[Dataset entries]
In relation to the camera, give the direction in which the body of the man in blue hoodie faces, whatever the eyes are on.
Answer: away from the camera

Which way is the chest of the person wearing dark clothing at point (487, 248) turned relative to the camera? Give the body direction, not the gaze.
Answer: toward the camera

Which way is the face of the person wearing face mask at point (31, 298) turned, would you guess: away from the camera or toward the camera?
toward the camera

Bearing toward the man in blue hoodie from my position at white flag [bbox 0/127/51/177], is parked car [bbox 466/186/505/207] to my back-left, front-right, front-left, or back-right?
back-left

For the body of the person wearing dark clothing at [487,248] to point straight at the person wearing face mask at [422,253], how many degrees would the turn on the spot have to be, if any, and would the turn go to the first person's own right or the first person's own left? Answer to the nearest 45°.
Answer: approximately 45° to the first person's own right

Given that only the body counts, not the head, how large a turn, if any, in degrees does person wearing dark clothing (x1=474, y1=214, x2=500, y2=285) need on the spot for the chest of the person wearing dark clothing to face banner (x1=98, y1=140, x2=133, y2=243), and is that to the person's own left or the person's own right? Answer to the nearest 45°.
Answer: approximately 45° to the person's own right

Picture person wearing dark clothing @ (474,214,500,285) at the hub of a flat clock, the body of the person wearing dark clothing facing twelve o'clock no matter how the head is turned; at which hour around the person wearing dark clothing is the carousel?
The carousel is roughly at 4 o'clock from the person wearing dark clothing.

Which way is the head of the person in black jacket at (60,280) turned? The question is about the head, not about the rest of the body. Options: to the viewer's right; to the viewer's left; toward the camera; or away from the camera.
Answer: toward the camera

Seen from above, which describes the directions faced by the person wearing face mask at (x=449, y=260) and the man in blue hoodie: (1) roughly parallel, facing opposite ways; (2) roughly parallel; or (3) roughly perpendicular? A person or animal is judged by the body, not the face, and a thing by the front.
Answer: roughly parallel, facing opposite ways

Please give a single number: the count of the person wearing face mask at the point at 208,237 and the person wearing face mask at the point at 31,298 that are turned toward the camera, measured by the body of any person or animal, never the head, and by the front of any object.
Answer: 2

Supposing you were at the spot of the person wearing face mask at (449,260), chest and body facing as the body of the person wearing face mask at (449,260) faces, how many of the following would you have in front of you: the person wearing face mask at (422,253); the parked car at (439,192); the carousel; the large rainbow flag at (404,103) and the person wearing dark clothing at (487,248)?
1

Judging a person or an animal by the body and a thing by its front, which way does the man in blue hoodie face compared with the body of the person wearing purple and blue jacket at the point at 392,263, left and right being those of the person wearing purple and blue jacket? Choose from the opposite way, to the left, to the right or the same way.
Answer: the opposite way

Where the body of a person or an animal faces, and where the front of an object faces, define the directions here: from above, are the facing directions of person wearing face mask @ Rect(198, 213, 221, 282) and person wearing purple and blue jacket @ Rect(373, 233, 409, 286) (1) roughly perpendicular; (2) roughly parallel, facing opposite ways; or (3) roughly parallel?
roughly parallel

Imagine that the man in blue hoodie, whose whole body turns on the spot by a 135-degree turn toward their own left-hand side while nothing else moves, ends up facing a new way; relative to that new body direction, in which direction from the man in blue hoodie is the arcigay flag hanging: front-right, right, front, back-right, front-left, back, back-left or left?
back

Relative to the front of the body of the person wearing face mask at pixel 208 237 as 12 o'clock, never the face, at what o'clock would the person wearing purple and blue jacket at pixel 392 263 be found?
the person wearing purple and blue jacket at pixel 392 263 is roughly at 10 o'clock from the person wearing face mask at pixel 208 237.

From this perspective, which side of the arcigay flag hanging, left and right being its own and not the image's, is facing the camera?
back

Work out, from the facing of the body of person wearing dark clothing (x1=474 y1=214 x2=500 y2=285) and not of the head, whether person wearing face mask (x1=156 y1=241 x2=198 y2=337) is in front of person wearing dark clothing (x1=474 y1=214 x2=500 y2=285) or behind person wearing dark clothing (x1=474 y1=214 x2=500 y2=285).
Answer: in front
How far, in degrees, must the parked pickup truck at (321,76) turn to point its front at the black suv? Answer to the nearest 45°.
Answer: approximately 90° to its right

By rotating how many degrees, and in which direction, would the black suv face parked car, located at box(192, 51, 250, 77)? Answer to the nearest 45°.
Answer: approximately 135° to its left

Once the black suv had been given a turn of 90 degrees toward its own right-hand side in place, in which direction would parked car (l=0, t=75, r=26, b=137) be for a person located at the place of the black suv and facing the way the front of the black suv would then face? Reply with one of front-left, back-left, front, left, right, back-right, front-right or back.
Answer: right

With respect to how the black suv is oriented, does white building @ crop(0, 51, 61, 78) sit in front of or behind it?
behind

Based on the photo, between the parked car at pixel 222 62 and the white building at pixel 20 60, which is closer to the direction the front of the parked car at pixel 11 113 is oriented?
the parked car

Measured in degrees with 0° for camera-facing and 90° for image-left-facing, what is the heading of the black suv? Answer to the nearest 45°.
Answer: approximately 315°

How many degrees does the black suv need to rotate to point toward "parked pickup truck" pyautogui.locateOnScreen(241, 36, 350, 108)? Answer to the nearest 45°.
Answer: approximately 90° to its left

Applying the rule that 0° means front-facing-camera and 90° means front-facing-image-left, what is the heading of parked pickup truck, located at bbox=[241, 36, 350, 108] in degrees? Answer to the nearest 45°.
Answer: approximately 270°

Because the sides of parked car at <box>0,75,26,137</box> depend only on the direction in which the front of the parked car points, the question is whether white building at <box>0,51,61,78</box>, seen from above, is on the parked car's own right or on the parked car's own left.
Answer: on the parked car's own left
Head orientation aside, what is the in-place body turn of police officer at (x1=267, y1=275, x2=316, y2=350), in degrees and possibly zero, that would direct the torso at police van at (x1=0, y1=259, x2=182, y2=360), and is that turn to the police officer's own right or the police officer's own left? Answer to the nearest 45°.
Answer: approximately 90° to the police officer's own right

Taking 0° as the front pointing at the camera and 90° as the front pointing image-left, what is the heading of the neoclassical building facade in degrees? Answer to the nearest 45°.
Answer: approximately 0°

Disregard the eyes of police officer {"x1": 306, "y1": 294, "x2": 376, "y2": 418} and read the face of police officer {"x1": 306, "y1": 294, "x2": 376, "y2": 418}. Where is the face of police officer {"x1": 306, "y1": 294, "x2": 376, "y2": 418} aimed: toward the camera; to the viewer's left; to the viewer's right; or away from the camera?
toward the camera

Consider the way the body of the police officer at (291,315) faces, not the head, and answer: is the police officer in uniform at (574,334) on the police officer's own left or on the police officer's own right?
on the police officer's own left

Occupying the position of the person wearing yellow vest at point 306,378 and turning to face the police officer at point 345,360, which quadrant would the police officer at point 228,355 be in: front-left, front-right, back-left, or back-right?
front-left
==
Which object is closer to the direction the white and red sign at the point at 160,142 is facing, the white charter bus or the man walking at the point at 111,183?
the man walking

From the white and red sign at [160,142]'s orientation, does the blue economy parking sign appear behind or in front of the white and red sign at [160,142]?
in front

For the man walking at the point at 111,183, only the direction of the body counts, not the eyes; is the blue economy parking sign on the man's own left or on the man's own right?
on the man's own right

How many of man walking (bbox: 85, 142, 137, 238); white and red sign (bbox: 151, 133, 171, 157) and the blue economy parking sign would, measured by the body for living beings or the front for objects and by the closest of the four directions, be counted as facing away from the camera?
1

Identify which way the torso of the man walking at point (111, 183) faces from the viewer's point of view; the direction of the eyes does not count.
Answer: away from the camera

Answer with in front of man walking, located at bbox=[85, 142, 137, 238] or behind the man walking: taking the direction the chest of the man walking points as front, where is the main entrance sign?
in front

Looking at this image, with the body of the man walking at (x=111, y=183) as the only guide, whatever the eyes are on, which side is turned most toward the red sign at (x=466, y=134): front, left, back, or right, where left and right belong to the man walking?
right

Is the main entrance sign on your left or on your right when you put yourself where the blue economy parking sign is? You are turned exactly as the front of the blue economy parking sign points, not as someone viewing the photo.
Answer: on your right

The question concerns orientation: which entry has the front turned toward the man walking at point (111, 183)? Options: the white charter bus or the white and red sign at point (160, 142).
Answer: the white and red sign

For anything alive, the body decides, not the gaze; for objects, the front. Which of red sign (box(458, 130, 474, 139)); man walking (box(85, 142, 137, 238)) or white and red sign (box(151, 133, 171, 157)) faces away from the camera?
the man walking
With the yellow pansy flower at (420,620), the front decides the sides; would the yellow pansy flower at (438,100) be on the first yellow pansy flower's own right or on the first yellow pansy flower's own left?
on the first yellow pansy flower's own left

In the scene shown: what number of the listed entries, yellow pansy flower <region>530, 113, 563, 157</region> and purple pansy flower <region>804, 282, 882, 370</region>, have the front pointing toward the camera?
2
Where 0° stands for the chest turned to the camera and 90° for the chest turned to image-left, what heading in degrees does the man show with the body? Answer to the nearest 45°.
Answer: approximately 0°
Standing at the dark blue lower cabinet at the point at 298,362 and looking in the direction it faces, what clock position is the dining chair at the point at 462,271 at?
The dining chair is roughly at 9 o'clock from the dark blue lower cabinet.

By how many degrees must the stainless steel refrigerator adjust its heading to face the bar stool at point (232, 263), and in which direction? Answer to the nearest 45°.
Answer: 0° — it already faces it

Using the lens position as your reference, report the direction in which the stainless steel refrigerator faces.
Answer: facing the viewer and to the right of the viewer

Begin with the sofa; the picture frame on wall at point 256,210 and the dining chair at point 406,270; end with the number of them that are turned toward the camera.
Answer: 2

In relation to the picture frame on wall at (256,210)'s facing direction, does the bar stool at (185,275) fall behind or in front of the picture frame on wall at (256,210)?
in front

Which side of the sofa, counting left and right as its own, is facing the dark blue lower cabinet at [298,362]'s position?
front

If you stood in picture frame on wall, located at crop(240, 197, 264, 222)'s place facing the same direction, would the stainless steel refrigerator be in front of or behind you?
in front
...
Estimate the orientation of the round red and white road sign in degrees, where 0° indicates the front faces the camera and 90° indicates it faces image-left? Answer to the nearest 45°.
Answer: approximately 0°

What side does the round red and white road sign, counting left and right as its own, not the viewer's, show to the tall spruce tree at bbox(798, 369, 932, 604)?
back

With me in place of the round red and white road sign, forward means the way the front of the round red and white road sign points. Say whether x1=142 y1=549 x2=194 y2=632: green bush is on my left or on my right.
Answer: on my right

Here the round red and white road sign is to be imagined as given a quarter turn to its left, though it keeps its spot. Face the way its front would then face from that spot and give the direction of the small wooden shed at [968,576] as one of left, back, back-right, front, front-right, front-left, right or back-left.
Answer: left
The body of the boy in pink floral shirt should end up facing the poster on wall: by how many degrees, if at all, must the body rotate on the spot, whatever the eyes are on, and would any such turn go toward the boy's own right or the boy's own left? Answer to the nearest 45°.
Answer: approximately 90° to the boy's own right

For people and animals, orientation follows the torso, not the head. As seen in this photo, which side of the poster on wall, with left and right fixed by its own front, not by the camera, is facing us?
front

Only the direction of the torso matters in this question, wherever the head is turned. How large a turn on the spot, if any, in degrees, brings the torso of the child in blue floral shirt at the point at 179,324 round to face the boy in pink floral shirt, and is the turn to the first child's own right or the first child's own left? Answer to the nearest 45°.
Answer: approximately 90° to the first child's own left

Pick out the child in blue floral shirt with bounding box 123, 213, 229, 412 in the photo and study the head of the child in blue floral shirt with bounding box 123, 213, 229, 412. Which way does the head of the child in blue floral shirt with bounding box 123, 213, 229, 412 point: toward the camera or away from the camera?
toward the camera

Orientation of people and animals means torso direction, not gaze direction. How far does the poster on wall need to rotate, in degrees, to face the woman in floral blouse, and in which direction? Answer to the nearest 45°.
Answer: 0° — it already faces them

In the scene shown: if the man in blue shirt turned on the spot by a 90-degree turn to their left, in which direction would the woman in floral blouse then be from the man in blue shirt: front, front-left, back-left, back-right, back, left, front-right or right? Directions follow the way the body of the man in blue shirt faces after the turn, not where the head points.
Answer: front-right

--- Task ---
Copy out the lines from the one containing "Once the black" through the one containing "Answer: approximately 270°", including both of those lines.

--- Solution to this problem ---
Once the black suv had been given a turn of 90 degrees toward its own right-hand side in place, in which direction would parked car (l=0, t=75, r=26, b=137) be for a person located at the place of the black suv and facing the way the front of the black suv would then face? Reply with one of front-left, back-left, front, left, right, back-right, front-right or back.
Answer: right

With respect to how the black suv is oriented, does white building @ crop(0, 51, 61, 78) sit in front of or behind it?
behind

Based on the photo, between the parked car at pixel 222 62 and the white building at pixel 20 60, which is closer to the direction the front of the parked car at pixel 11 113 is oriented?
the parked car

Measured in degrees with 0° for camera-facing and 90° for image-left-facing, what is the heading of the black suv? Answer to the nearest 45°.
Answer: approximately 315°

How many degrees does the black suv need to rotate to point toward "parked pickup truck" pyautogui.locateOnScreen(241, 36, 350, 108)? Answer to the nearest 45°.
Answer: approximately 90° to its left

Applying the rule that 0° means front-facing-camera and 90° means front-facing-image-left, what is the heading of parked pickup truck, located at bbox=[241, 36, 350, 108] in degrees? Answer to the nearest 45°.
Answer: approximately 270°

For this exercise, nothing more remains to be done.